Microsoft Entra ID, when used with Azure Key Vault, provides a robust and secure approach for authenticating applications to both Azure services and third-party platforms that require access keys or credentials. This combination eliminates the need to hardcode secrets in application code, instead relying on managed identities, role-based access control (RBAC), and centralized secret management via Key Vault. This approach streamlines identity management and enhances security posture in cloud environments.
This walkthrough explores these authentication mechanisms through a practical example provided in the GitHub repository: github.com/Azure-Samples/python-integrated-authentication.
The sample demonstrates how a Python application can:
Authenticate with Azure using DefaultAzureCredential
Access Azure Key Vault secrets without storing credentials
Communicate securely with other Azure services like Azure Storage, Cosmos DB, and more
This article is part of a series that provides a detailed walkthrough of how to authenticate a Python app with Microsoft Entra ID, Azure Key Vault, and Azure Queue Storage by using the Azure Python SDK azure-identity library.
Part 1: Background
While many Azure services rely exclusively on role-based access control (RBAC), while others require access via secrets or keys. Such services include Azure Storage, databases, Azure AI services, Key Vault, and Event Hubs
When building cloud applications that interact with these services, developers can use the Azure portal, CLI, or PowerShell to generate and configure service-specific access keys. These keys are tied to particular access policies to prevent unauthorized access. However, this model requires your application to manage keys explicitly and authenticate separately with each service, a process that's both tedious and error-prone.

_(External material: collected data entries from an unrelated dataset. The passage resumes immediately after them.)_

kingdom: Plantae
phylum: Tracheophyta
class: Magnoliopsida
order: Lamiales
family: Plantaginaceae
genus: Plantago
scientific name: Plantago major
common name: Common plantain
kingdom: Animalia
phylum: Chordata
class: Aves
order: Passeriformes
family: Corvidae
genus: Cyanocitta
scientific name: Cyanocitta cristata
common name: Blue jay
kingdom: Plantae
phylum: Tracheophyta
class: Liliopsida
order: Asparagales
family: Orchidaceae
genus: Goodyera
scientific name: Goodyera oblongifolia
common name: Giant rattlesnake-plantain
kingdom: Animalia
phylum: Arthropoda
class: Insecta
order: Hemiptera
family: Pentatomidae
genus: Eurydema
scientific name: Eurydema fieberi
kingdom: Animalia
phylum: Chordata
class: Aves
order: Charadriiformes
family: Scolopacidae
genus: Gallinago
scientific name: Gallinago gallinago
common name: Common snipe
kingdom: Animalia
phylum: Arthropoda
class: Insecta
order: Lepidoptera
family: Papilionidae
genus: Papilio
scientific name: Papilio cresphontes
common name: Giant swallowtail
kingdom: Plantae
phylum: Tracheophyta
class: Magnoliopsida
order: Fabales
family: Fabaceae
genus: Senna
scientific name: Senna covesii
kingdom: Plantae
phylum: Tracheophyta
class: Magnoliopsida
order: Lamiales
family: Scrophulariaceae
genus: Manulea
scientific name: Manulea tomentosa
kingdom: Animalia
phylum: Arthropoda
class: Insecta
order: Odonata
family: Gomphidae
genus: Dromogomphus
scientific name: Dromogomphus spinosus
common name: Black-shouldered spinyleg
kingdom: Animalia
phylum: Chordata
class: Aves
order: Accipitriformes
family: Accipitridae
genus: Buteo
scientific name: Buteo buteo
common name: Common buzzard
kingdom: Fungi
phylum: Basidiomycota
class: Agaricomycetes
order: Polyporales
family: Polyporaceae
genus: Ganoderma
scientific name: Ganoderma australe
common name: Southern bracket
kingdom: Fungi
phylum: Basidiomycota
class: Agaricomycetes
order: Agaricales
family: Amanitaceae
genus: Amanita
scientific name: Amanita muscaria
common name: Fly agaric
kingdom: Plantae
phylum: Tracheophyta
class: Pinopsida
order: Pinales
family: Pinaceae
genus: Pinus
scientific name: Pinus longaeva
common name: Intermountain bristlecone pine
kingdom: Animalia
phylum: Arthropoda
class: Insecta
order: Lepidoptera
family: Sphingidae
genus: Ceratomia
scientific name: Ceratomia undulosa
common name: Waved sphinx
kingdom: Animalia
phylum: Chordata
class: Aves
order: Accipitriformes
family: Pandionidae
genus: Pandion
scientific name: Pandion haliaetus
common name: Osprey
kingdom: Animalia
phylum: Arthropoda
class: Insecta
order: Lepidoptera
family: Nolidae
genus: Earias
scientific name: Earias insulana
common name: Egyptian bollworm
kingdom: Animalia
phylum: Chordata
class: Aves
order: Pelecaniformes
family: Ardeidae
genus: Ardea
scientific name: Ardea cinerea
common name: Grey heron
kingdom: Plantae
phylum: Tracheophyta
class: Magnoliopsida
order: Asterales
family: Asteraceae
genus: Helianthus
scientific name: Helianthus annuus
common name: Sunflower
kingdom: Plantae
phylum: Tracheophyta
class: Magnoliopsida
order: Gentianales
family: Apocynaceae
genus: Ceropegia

Embedding secrets directly in code or storing them on developer machines risks exposing them in:
- Source control
- Insecure local environments
- Accidental logs or configuration exports
Azure Offers Two Key Services to Improve Security and Simplify Authentication:
- Azure Key Vault Azure Key Vault provides a secure, cloud-based store for secrets, including access keys, connection strings, and certificates. By retrieving secrets from Key Vault only at runtime, applications avoid exposing sensitive data in source code or configuration files.
- With Microsoft Entra managed identities, your application can authenticate once with Microsoft Entra ID. From there, it can access other Azure services—including Key Vault—without managing credentials directly.
This approach provides:
- Credential-free code (no secrets in source control)
- Seamless integration with Azure services
- Environment consistency: the same code runs locally and in the cloud with minimal configuration
This walkthrough shows how to use Microsoft Entra managed identity and Key Vault together in the same app. By using Microsoft Entra ID and Key Vault together, your app never needs to authenticate itself with individual Azure services, and can easily and securely access any keys necessary for third-party services.
Important
This article uses the common, generic term "key" to refer to what are stored as "secrets" in Azure Key Vault, such as an access key for a REST API. This usage shouldn't be confused with Key Vault's management of cryptographic keys, which is a separate feature from Key Vault's secrets.
Example cloud app scenario
To understand Azure's authentication process more deeply, consider the following scenario: A Flask web application is deployed to Azure App Service. It exposes a public, unauthenticated API endpoint that returns JSON data in response to HTTP requests.
To generate its response, the API invokes a third-party API that requires an access key. Instead of storing this key in code or configuration files, the app retrieves it securely at runtime from Azure Key Vault using Microsoft Entra managed identity.
Before returning its response to the client, the app writes a message to an Azure Storage Queue for asynchronous processing. The message could represent a task, log, or signal, though the downstream processing isn't the focus of this scenario.
Note
Although public API endpoints are typically protected by their own access keys or authentication mechanisms, this walkthrough assumes the endpoint is open and unauthenticated.
This simplification helps isolate the app’s internal authentication requirements—such as accessing Azure Key Vault and Azure Storage—from any authentication concerns related to external clients.
The scenario focuses solely on the app's behavior and doesn't demonstrate or involve an external caller authenticating with the endpoint.